Keselowski followed his Atlanta win with a runner-up showing in Las Vegas.
“I'd like to have one more lap,” Keselowski said. “It was a good battle, and we were both fighting really hard at the top. It seemed like it came down to what the lapped cars were going to do.”
The teammates were first and second after the final round of pit stops completed with 41 laps to go. Keselowski took the lead from Logano with 28 to go, but with 24 laps remaining, Logano took his race-winning final lead of the race.
Kyle Busch finished third in his hometown race after overcoming a pit-road speeding penalty about halfway through the race.
“If we didn’t have the speeding penalty on pit road, we would have won this race, but the guys gave me a great piece, and we were certainly fast there at the end,” Busch said. We were running some of them leaders down and closing in on them running 31-flats, and once I got within the vicinity of them, I just stalled out to 31.40s and couldn’t go any faster in order to gain on them anymore. I would try to go low; they would go low. Try to go high, and they go high, and it’s just an air game. Very frustrating, but overall we had a really fast car. The M&M’s Camry was good and driver threw it away.”
Defending Pennzoil 400 winner Kevin Harvick was fourth, and Kurt Busch was fifth.
Harvick and Logano dominated the race, with Harvick leading a race-high 88 of the 267 laps that made up the race and Logano leading 86. They were also the winners of the two 80-lap stages that made up the first 160 laps of the race, with Harvick winning the first stage and Logano the second.

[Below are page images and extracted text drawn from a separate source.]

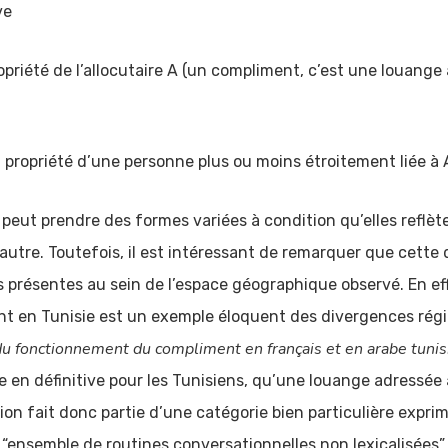
ve
opriété de l’allocutaire A (un compliment, c’est une louang
u propriété d’une personne plus ou moins étroitement liée à A
 prendre des formes variées à condition qu’elles reflète
autre. Toutefois, il est intéressant de remarquer que cette d
s présentes au sein de l’espace géographique observé. En eff
ent en Tunisie est un exemple éloquent des divergences régi
u fonctionnement du compliment en français et en arabe tunis
en définitive pour les Tunisiens, qu’une louange adressée à 
tion fait donc partie d’une catégorie bien particulière expri
 “ensemble de routines conversationnelles non lexicalisées”.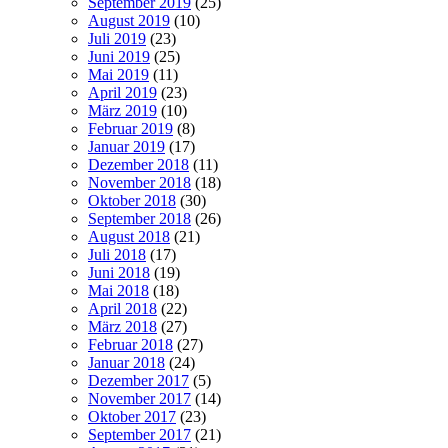
September 2019
(25)
August 2019
(10)
Juli 2019
(23)
Juni 2019
(25)
Mai 2019
(11)
April 2019
(23)
März 2019
(10)
Februar 2019
(8)
Januar 2019
(17)
Dezember 2018
(11)
November 2018
(18)
Oktober 2018
(30)
September 2018
(26)
August 2018
(21)
Juli 2018
(17)
Juni 2018
(19)
Mai 2018
(18)
April 2018
(22)
März 2018
(27)
Februar 2018
(27)
Januar 2018
(24)
Dezember 2017
(5)
November 2017
(14)
Oktober 2017
(23)
September 2017
(21)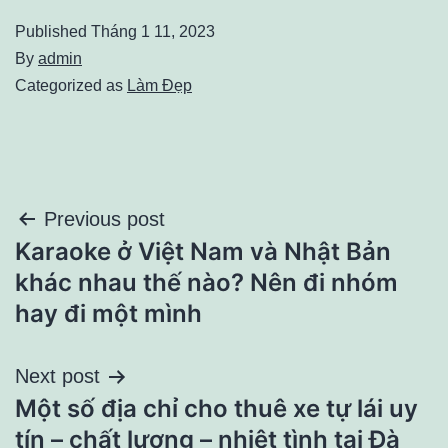
Published
Tháng 1 11, 2023
By
admin
Categorized as
Làm Đẹp
Điều
Previous post
Karaoke ở Việt Nam và Nhật Bản
hướng
khác nhau thế nào? Nên đi nhóm
bài
hay đi một mình
viết
Next post
Một số địa chỉ cho thuê xe tự lái uy
tín – chất lượng – nhiệt tình tại Đà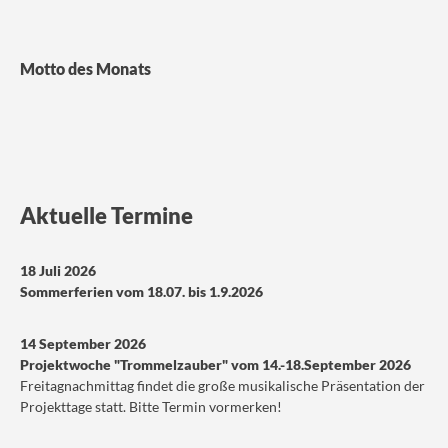
Motto des Monats
Aktuelle Termine
18 Juli 2026
Sommerferien vom 18.07. bis 1.9.2026
14 September 2026
Projektwoche "Trommelzauber" vom 14.-18.September 2026
Freitagnachmittag findet die große musikalische Präsentation der
Projekttage statt. Bitte Termin vormerken!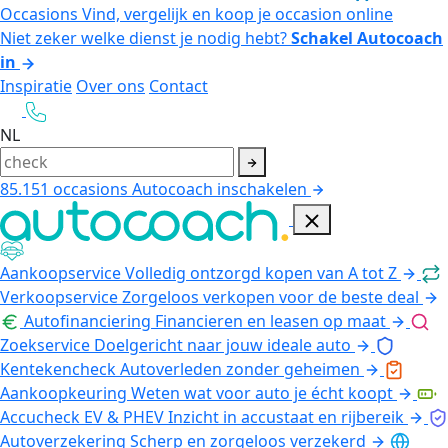
Occasions
Vind, vergelijk en koop je occasion online
Niet zeker welke dienst je nodig hebt?
Schakel Autocoach
in
Inspiratie
Over ons
Contact
NL
85.151
occasions
Autocoach inschakelen
Aankoopservice
Volledig ontzorgd kopen van A tot Z
Verkoopservice
Zorgeloos verkopen voor de beste deal
Autofinanciering
Financieren en leasen op maat
Zoekservice
Doelgericht naar jouw ideale auto
Kentekencheck
Autoverleden zonder geheimen
Aankoopkeuring
Weten wat voor auto je écht koopt
Accucheck EV & PHEV
Inzicht in accustaat en rijbereik
Autoverzekering
Scherp en zorgeloos verzekerd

The race ran incident-free. As a result, the yellow flag waved only twice for scheduled cautions that divided the race distance into its three stages. With the lengthy green-flag runs, each stage included a cycle of green-flag pit stops.

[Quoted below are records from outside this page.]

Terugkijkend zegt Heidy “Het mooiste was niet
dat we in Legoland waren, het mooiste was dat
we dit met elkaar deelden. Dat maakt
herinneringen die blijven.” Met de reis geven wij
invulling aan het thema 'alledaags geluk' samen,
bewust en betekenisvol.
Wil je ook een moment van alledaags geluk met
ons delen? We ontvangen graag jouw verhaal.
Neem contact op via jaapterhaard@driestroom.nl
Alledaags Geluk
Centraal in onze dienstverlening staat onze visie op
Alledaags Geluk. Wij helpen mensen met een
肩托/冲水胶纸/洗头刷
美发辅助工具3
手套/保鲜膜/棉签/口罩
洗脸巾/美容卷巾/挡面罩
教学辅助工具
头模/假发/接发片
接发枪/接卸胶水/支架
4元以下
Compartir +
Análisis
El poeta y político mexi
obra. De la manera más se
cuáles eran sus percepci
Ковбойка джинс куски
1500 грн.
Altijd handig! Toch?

Harvick started on the pole and led the first 43 laps before the first cycle of stops. After a lengthy cycle, He returned to the lead with about to laps remaining in the opening stage.
Harvick lost three positions on pit road between the first two stages, one of those to Keselowski after Keselowski took only two tires. After the two-tire stop, Keselowski got out of the pits first and restarted with the lead. He was passed by Logano and Kyle Busch on lap 97, and on lap 121, Busch took the lead.

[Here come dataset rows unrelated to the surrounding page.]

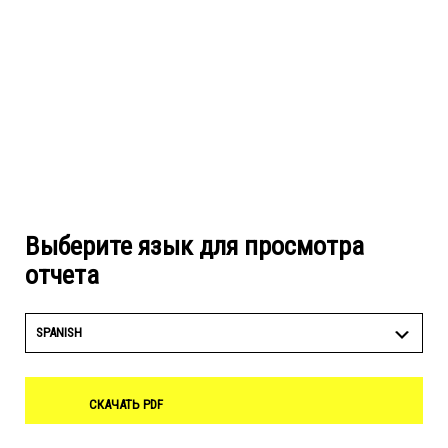
Выберите язык для просмотра
отчета
SPANISH
СКАЧАТЬ PDF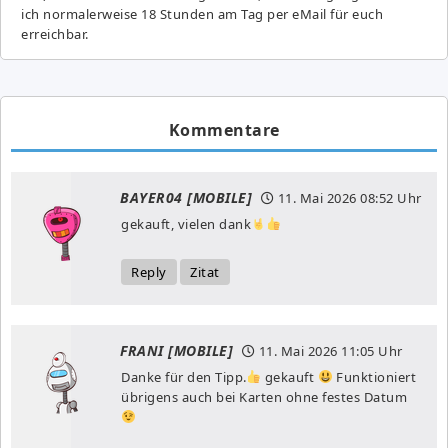
ich normalerweise 18 Stunden am Tag per eMail für euch
erreichbar.
Kommentare
BAYER04 [MOBILE]
11. Mai 2026
08:52 Uhr
gekauft, vielen dank
Reply
Zitat
FRANI [MOBILE]
11. Mai 2026
11:05 Uhr
Danke für den Tipp.
gekauft
Funktioniert
übrigens auch bei Karten ohne festes Datum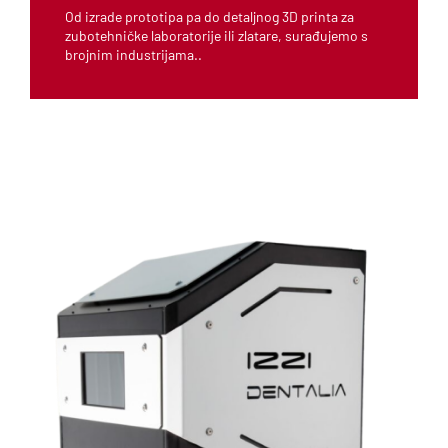
Od izrade prototipa pa do detaljnog 3D printa za
zubotehničke laboratorije ili zlatare, surađujemo s
brojnim industrijama..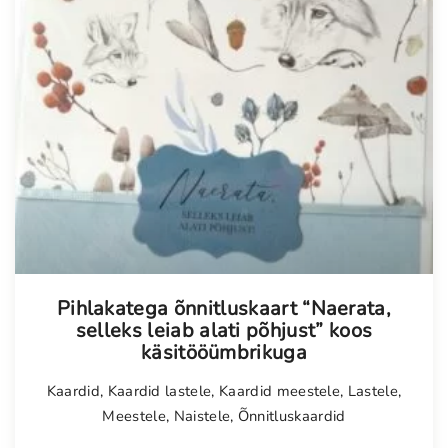
Pihlakatega õnnitluskaart “Naerata,
selleks leiab alati põhjust” koos
käsitööümbrikuga
Kaardid
,
Kaardid lastele
,
Kaardid meestele
,
Lastele
,
Meestele
,
Naistele
,
Õnnitluskaardid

When the second green-flag cycle of stops completed late in the second stage, Logano was up front and Busch was off the lead lap after his speeding penalty.
Kurt Busch made his green-flag stop late in the second stage, enabling to inherit the lead to restart the final stage up front after staying out.
“I was really happy that we were able to stay out long,” Busch said. ”Around the second stage, we didn’t get any stage points today, but it positioned us well to make a run at the checkers, and we got fifth today. The power of those first few guys, altogether, it’s aero, it’s engine, it’s handling, and that is what we have to work on. I’m really happy with two top-fives to start the year. We are playing it smart. We haven’t had any penalties, and we will just keep chipping away at it. So good day for our Chevy. I think we might be top Chevy again.”
Harvick took the lead from Busch with 80 laps remaining and held on to the position until the final round of pit stops.
Finishing sixth through 10th were Ricky Stenhouse Jr., Aric Almirola, Martin Truex Jr., Chase Elliott and Denny Hamlin.